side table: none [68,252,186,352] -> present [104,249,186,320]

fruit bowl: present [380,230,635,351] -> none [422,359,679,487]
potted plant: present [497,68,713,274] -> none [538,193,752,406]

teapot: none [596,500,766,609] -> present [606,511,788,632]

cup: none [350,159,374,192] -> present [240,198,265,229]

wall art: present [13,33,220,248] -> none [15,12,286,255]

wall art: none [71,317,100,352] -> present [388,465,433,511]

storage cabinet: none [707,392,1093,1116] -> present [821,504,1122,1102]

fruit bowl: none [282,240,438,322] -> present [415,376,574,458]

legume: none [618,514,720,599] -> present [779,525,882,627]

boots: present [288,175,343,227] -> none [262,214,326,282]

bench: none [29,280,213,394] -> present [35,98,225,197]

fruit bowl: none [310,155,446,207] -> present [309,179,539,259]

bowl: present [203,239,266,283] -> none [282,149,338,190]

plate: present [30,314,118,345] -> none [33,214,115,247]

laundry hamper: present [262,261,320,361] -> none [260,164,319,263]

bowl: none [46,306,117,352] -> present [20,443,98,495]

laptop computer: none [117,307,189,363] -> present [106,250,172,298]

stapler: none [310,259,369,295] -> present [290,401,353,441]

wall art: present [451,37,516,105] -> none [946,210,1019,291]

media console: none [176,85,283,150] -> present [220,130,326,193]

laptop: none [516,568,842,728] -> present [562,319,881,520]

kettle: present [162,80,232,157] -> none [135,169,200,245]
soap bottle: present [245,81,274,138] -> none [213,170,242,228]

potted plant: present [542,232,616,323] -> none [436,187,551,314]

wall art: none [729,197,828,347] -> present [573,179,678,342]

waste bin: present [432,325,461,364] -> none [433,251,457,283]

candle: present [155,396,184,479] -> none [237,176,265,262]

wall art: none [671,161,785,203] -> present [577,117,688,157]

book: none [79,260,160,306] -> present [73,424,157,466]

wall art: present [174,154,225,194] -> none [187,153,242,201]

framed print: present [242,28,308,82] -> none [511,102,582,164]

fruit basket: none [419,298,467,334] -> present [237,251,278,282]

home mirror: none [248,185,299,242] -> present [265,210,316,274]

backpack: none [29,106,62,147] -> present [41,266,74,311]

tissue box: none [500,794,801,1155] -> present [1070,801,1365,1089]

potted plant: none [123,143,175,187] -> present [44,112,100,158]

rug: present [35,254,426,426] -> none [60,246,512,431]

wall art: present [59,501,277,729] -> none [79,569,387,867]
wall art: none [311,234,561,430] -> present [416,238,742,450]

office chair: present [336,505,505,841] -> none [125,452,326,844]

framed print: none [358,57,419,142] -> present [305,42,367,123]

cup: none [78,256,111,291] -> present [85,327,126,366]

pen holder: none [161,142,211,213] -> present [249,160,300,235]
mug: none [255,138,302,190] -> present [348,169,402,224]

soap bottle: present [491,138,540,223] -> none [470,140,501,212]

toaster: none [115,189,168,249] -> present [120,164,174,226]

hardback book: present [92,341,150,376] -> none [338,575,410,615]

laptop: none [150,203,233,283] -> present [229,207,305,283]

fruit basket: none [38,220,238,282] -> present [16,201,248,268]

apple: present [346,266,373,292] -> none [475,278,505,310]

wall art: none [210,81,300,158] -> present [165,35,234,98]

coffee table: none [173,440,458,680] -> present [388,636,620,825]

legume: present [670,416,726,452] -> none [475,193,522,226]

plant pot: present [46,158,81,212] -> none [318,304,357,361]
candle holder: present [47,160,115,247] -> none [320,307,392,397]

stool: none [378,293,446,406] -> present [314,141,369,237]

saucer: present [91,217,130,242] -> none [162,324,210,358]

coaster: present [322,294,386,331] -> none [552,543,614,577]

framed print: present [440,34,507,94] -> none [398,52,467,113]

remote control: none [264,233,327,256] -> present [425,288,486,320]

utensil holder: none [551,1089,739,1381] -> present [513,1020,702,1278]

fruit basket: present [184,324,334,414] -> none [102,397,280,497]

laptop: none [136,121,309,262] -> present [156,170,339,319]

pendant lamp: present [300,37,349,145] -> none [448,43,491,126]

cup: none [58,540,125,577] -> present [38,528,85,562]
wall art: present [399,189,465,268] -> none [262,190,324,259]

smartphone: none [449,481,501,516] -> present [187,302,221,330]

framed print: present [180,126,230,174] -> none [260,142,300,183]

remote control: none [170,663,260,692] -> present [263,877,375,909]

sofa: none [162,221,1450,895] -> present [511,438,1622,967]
════
#### TO-DO ITEM:
Line by line, retype all of the records exactly.

#### RESPONSE TO THIS EXERCISE:
side table: none [68,252,186,352] -> present [104,249,186,320]

fruit bowl: present [380,230,635,351] -> none [422,359,679,487]
potted plant: present [497,68,713,274] -> none [538,193,752,406]

teapot: none [596,500,766,609] -> present [606,511,788,632]

cup: none [350,159,374,192] -> present [240,198,265,229]

wall art: present [13,33,220,248] -> none [15,12,286,255]

wall art: none [71,317,100,352] -> present [388,465,433,511]

storage cabinet: none [707,392,1093,1116] -> present [821,504,1122,1102]

fruit bowl: none [282,240,438,322] -> present [415,376,574,458]

legume: none [618,514,720,599] -> present [779,525,882,627]

boots: present [288,175,343,227] -> none [262,214,326,282]

bench: none [29,280,213,394] -> present [35,98,225,197]

fruit bowl: none [310,155,446,207] -> present [309,179,539,259]

bowl: present [203,239,266,283] -> none [282,149,338,190]

plate: present [30,314,118,345] -> none [33,214,115,247]

laundry hamper: present [262,261,320,361] -> none [260,164,319,263]

bowl: none [46,306,117,352] -> present [20,443,98,495]

laptop computer: none [117,307,189,363] -> present [106,250,172,298]

stapler: none [310,259,369,295] -> present [290,401,353,441]

wall art: present [451,37,516,105] -> none [946,210,1019,291]

media console: none [176,85,283,150] -> present [220,130,326,193]

laptop: none [516,568,842,728] -> present [562,319,881,520]

kettle: present [162,80,232,157] -> none [135,169,200,245]
soap bottle: present [245,81,274,138] -> none [213,170,242,228]

potted plant: present [542,232,616,323] -> none [436,187,551,314]

wall art: none [729,197,828,347] -> present [573,179,678,342]

waste bin: present [432,325,461,364] -> none [433,251,457,283]

candle: present [155,396,184,479] -> none [237,176,265,262]

wall art: none [671,161,785,203] -> present [577,117,688,157]

book: none [79,260,160,306] -> present [73,424,157,466]

wall art: present [174,154,225,194] -> none [187,153,242,201]

framed print: present [242,28,308,82] -> none [511,102,582,164]

fruit basket: none [419,298,467,334] -> present [237,251,278,282]

home mirror: none [248,185,299,242] -> present [265,210,316,274]

backpack: none [29,106,62,147] -> present [41,266,74,311]

tissue box: none [500,794,801,1155] -> present [1070,801,1365,1089]

potted plant: none [123,143,175,187] -> present [44,112,100,158]

rug: present [35,254,426,426] -> none [60,246,512,431]

wall art: present [59,501,277,729] -> none [79,569,387,867]
wall art: none [311,234,561,430] -> present [416,238,742,450]

office chair: present [336,505,505,841] -> none [125,452,326,844]

framed print: none [358,57,419,142] -> present [305,42,367,123]

cup: none [78,256,111,291] -> present [85,327,126,366]

pen holder: none [161,142,211,213] -> present [249,160,300,235]
mug: none [255,138,302,190] -> present [348,169,402,224]

soap bottle: present [491,138,540,223] -> none [470,140,501,212]

toaster: none [115,189,168,249] -> present [120,164,174,226]

hardback book: present [92,341,150,376] -> none [338,575,410,615]

laptop: none [150,203,233,283] -> present [229,207,305,283]

fruit basket: none [38,220,238,282] -> present [16,201,248,268]

apple: present [346,266,373,292] -> none [475,278,505,310]

wall art: none [210,81,300,158] -> present [165,35,234,98]

coffee table: none [173,440,458,680] -> present [388,636,620,825]

legume: present [670,416,726,452] -> none [475,193,522,226]

plant pot: present [46,158,81,212] -> none [318,304,357,361]
candle holder: present [47,160,115,247] -> none [320,307,392,397]

stool: none [378,293,446,406] -> present [314,141,369,237]

saucer: present [91,217,130,242] -> none [162,324,210,358]

coaster: present [322,294,386,331] -> none [552,543,614,577]

framed print: present [440,34,507,94] -> none [398,52,467,113]

remote control: none [264,233,327,256] -> present [425,288,486,320]

utensil holder: none [551,1089,739,1381] -> present [513,1020,702,1278]

fruit basket: present [184,324,334,414] -> none [102,397,280,497]

laptop: none [136,121,309,262] -> present [156,170,339,319]

pendant lamp: present [300,37,349,145] -> none [448,43,491,126]

cup: none [58,540,125,577] -> present [38,528,85,562]
wall art: present [399,189,465,268] -> none [262,190,324,259]

smartphone: none [449,481,501,516] -> present [187,302,221,330]

framed print: present [180,126,230,174] -> none [260,142,300,183]

remote control: none [170,663,260,692] -> present [263,877,375,909]

sofa: none [162,221,1450,895] -> present [511,438,1622,967]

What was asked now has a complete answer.